Women have a sort of way of always having to hold on to a few secrets from their husbands, no matter what. Here are just a few of those secrets revealed.
After you tie the knot, the “what’s mine is yours and what’s yours is mine” mentality can begin to shape your life together. However, for most women, there are at least a few things they tend to hide from their guys—even if they’ve got a tight bond. (Because hey, the men hide stuff, too!) We tapped the experts to find out what women commonly stay hush-hush about. Guilty of any of these?
1. Health Concerns
If a woman finds a suspicious mole, a lump in her breast or has an otherwise disconcerting “symptom,” she may often stay mum or downplay her anxieties.
“Women will hide worrisome concerns from their spouse to protect their husband or decrease distress—especially if it feels major,” said psychologist Kristen Carpenter, PhD, Director of Women’s Behavioral Health at Ohio State’s Wexner Medical Center.
But this gut instinct to stay quiet about worries—as if keeping mum about something means that it doesn’t exist—isn’t the best idea.
“You’re closing yourself off to support and not allowing him to see concerns,” she explained.
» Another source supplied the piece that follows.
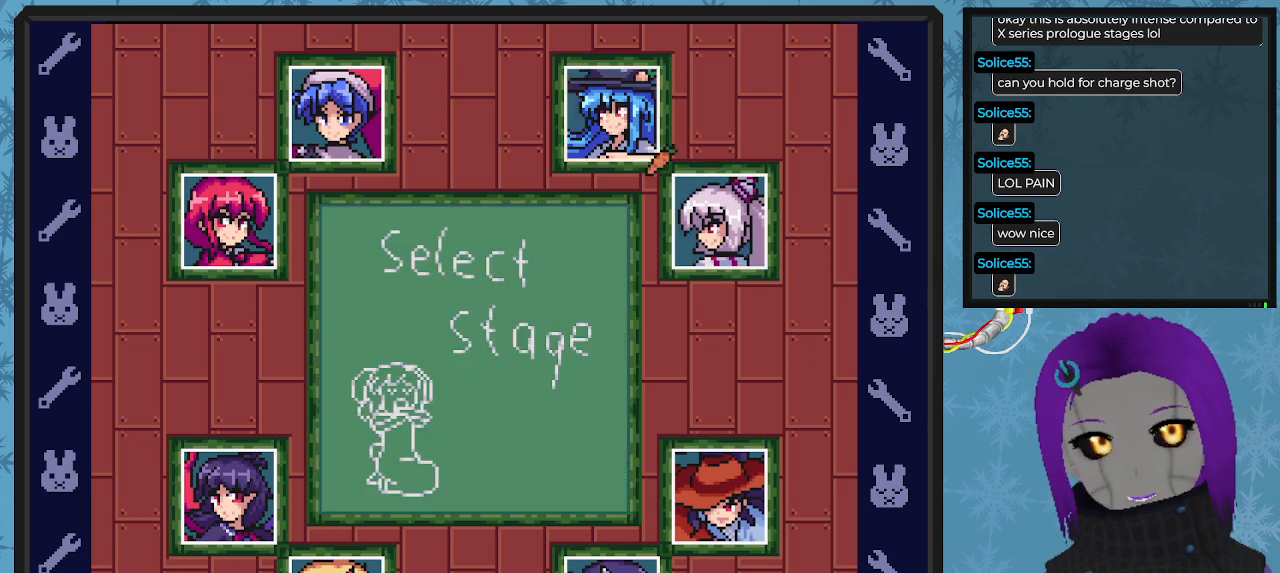
{"buttons": [], "left_stick": "center", "events": [[100, "DPAD_RIGHT", "up"], [167, "DPAD_DOWN", "up"]]}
So resist the urge and don’t bite your tongue. You deserve a shoulder to lean on, and tag-team support is what marriage is all about.
2. Trouble in the Relationship
Think: Fighting. Passive-aggressiveness. Disagreeing about where to live; if kids are in the future. If a woman can’t seem to work through relationship issues with her spouse privately, she’ll often schedule a therapy session—and attend alone, according to Jodie Voth, MMFT, a therapist in practice in Canada.
“I cannot tell you how often women come to therapy without their husband’s knowledge,” she said. “Their goal? To decide if the relationship is worth saving or not.”
While doing this individually can be effective, Voth said, but in order to maintain that trust with your man, it’s really better if he’s on the couch right next to you.
“Women hide therapy because it feels risky to involve him,” Voth said. “He now has equal opportunity to influence the fate of the relationship. It’s OK to do personal work in a given session, but he deserves a chance to be involved when it relates to him, too.”